SELECT study_key, form_key, COUNT(*)
FROM read_parquet('./lake/**/*.parquet', hive_partitioning = true, union_by_name = true)
GROUP BY 1, 2
ORDER BY 1, 2
"""
).fetchall()
print(rows)
You can also generate the query string via
imednet.integrations.hive_parquet_query():
import duckdb
from imednet.integrations import hive_parquet_query
conn = duckdb.connect()
print(conn.execute(hive_parquet_query("./lake")).fetchdf())
DuckDBIngestionWorkflow
For incremental bronze/silver ingestion, use
imednet_workflows.DuckDBIngestionWorkflow.
import duckdb
from imednet import ImednetSDK
from imednet_workflows import DuckDBIngestionWorkflow
sdk = ImednetSDK(...)
workflow = DuckDBIngestionWorkflow(sdk, "./centralized.duckdb")
# Incremental bronze load
inserted = workflow.ingest_revisions(
"MY_STUDY",
start_date="2026-01-01",
end_date="2026-01-31",
mode="append",
)
print(f"Inserted {inserted} revision rows")
# Build silver current-state projection
workflow.build_silver_view("MY_STUDY")
conn = duckdb.connect("./centralized.duckdb", read_only=True)
print(
conn.execute(
"SELECT record_id, variable_name, value "
"FROM silver_current_state ORDER BY record_id, variable_name LIMIT 10"
).fetchall()
)
The two key methods are
imednet_workflows.duckdb_centralizer.DuckDBIngestionWorkflow.ingest_revisions()
for incremental loads and
imednet_workflows.duckdb_centralizer.DuckDBIngestionWorkflow.build_silver_view()
for current-state materialization.
CLI duckdb subcommand reference
Inspect the full command and option reference:
imednet export duckdb --help
Annotated examples:
# Export only selected variables to a single DuckDB table
imednet export duckdb MY_STUDY study_records ./clinical.duckdb --vars AGE,SEX,WEIGHT
# Export only selected forms (comma-separated numeric form IDs)
imednet export duckdb MY_STUDY study_records ./clinical.duckdb --forms 10,20,30
# Use variable labels as column names instead of variable names
imednet export duckdb MY_STUDY study_records ./clinical.duckdb --use-labels
Performance notes
The DuckDB path behind imednet.integrations.export_to_duckdb() and
imednet.integrations.export_to_duckdb_by_form() registers a DataFrame directly
in DuckDB before a CREATE TABLE AS SELECT operation. Compared to row-by-row insert
patterns often used with SQLAlchemy targets, this is typically much lower overhead for
large exports.
As an illustrative estimate (not a guaranteed benchmark), teams often observe whole-table loads finishing in seconds to minutes where row-wise insert flows can take materially longer for the same dataset shape.

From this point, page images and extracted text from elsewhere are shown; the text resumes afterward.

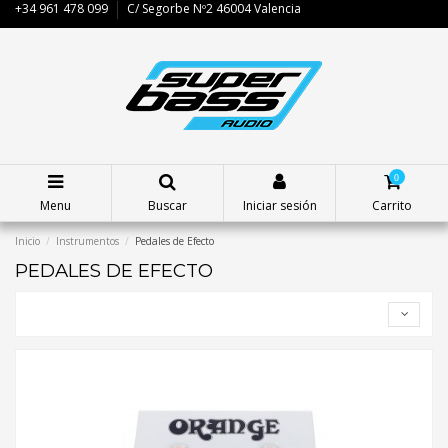
+34 961 478 099
C/ Segorbe Nº2 46004 Valencia
0
Menu
Buscar
Iniciar sesión
Carrito
Inicio
Instrumentos
Pedales de Efecto
PEDALES DE EFECTO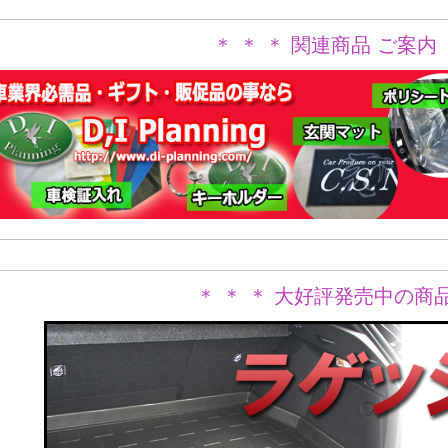
＊ ＊ ＊ 関連商品 ご案内 
＊ ＊ ＊ 大好評発売中の商品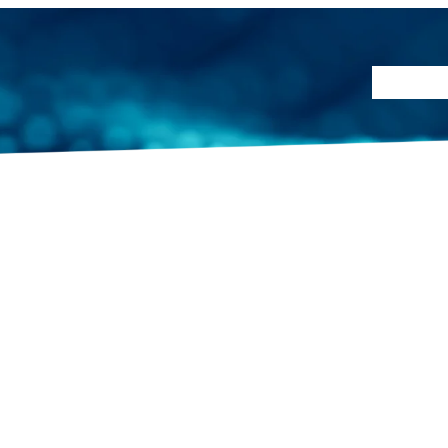
Prüfmet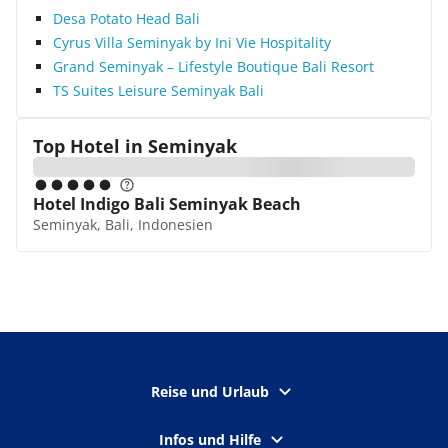
Desa Potato Head Bali
Cyrus Villa Seminyak by Ini Vie Hospitality
Grand Seminyak – Lifestyle Boutique Bali Resort
TS Suites Leisure Seminyak Bali
Top Hotel in
Seminyak
Hotel Indigo Bali Seminyak Beach
Seminyak, Bali, Indonesien
Reise und Urlaub
Infos und Hilfe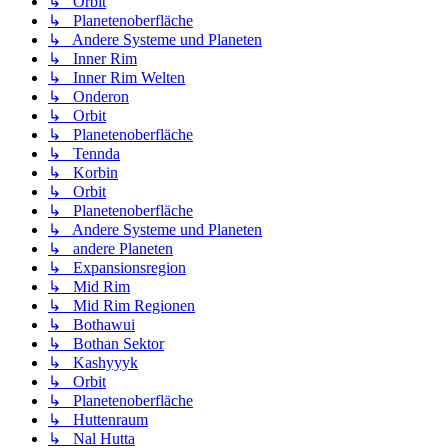
↳ Orbit
↳ Planetenoberfläche
↳ Andere Systeme und Planeten
↳ Inner Rim
↳ Inner Rim Welten
↳ Onderon
↳ Orbit
↳ Planetenoberfläche
↳ Tennda
↳ Korbin
↳ Orbit
↳ Planetenoberfläche
↳ Andere Systeme und Planeten
↳ andere Planeten
↳ Expansionsregion
↳ Mid Rim
↳ Mid Rim Regionen
↳ Bothawui
↳ Bothan Sektor
↳ Kashyyyk
↳ Orbit
↳ Planetenoberfläche
↳ Huttenraum
↳ Nal Hutta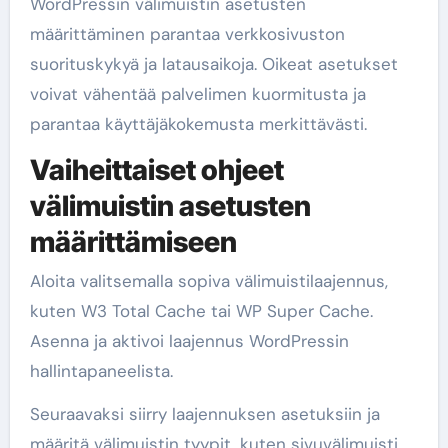
WordPressin välimuistin asetusten
määrittäminen parantaa verkkosivuston
suorituskykyä ja latausaikoja. Oikeat asetukset
voivat vähentää palvelimen kuormitusta ja
parantaa käyttäjäkokemusta merkittävästi.
Vaiheittaiset ohjeet
välimuistin asetusten
määrittämiseen
Aloita valitsemalla sopiva välimuistilaajennus,
kuten W3 Total Cache tai WP Super Cache.
Asenna ja aktivoi laajennus WordPressin
hallintapaneelista.
Seuraavaksi siirry laajennuksen asetuksiin ja
määritä välimuistin tyypit, kuten sivuvälimuisti,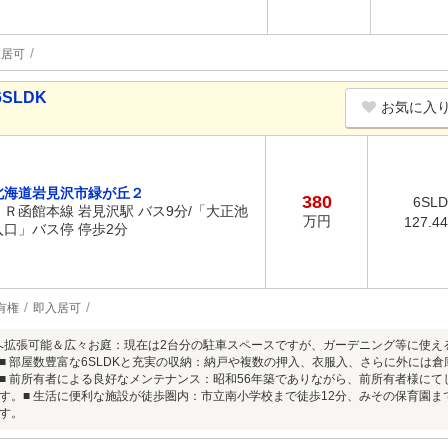
入居可
SLDK
お気に入
北海道岩見沢市緑が丘２
380
6SL
ＪＲ函館本線 岩見沢駅 バス9分/「大正池
万円
127.4
入口」バス停 停歩2分
有権
即入居可
台へ拡張可能＆広々お庭：現在は2台分の駐車スペースですが、ガーデニング等に使え
■ 部屋数豊富な6SLDKと充実の収納：納戸や複数の押入、衣服入、さらに外には
■ 前所有者による良好なメンテナンス：昭和56年築でありながら、前所有者様に
す。■ 生活に便利な施設が徒歩圏内：市立南小学校まで徒歩12分、みその保育園ま
す。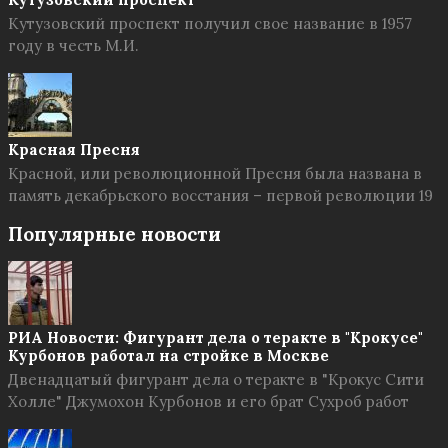
Кутузовский проспект получил свое название в 1957
году в честь М.И.
Красная Пресня
Красной, или революционной Пресня была названа в
память декабрьского восстания – первой революции 19
Популярные новости
РИА Новости: Фигурант дела о теракте в "Крокусе"
Курбонов работал на стройке в Москве
Двенадцатый фигурант дела о теракте в "Крокус Сити
Холле" Джумохон Курбонов и его брат Сухроб работ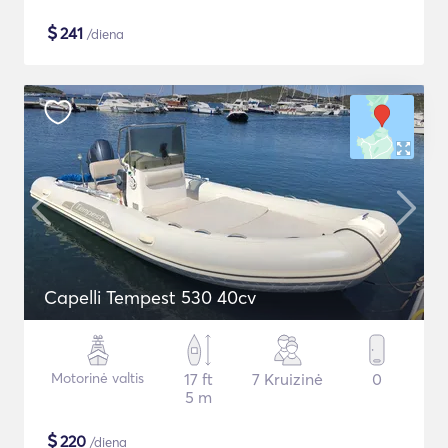
$
241
/diena
Capelli Tempest 530 40cv
Motorinė valtis
17 ft
7 Kruizinė
0
5 m
$
220
/diena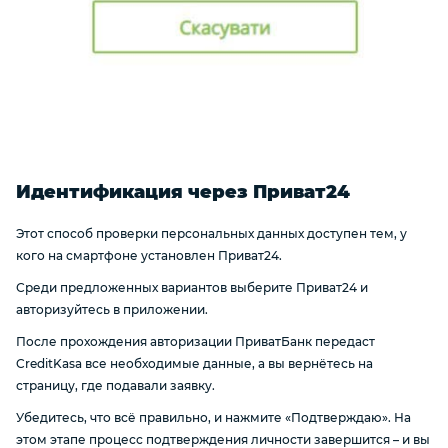
Идентификация через Приват24
Этот способ проверки персональных данных доступен тем, у
кого на смартфоне установлен Приват24.
Среди предложенных вариантов выберите Приват24 и
авторизуйтесь в приложении.
После прохождения авторизации ПриватБанк передаст
CreditKasa все необходимые данные, а вы вернётесь на
страницу, где подавали заявку.
Убедитесь, что всё правильно, и нажмите «Подтверждаю». На
этом этапе процесс подтверждения личности завершится – и вы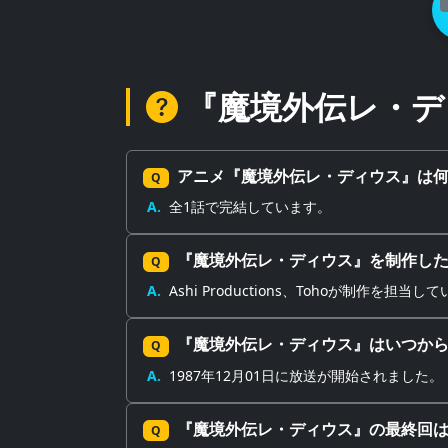
『魔境外伝レ・デ
アニメ『魔境外伝レ・ディウス』は
Q
A.
全1話で完結しています。
『魔境外伝レ・ディウス』を制作し
Q
A.
Ashi Productions、Tohoが制作を担当し
『魔境外伝レ・ディウス』はいつか
Q
A.
1987年12月01日に放送が開始されました。
『魔境外伝レ・ディウス』の最終回
Q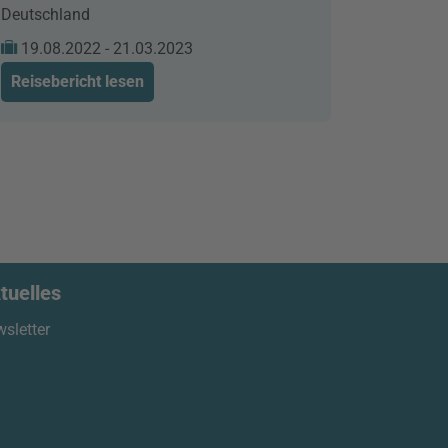
Deutschland
19.08.2022 - 21.03.2023
Reisebericht lesen
tuelles
sletter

Hive-partitioned Parquet via imednet.integrations.export_to_hive_parquet() also
avoids SQLite’s 2000-column table ceiling by storing each form independently and allowing
federated reads through DuckDB.
Out of scope
This guide does not cover MotherDuck/cloud DuckDB or multi-process orchestration patterns.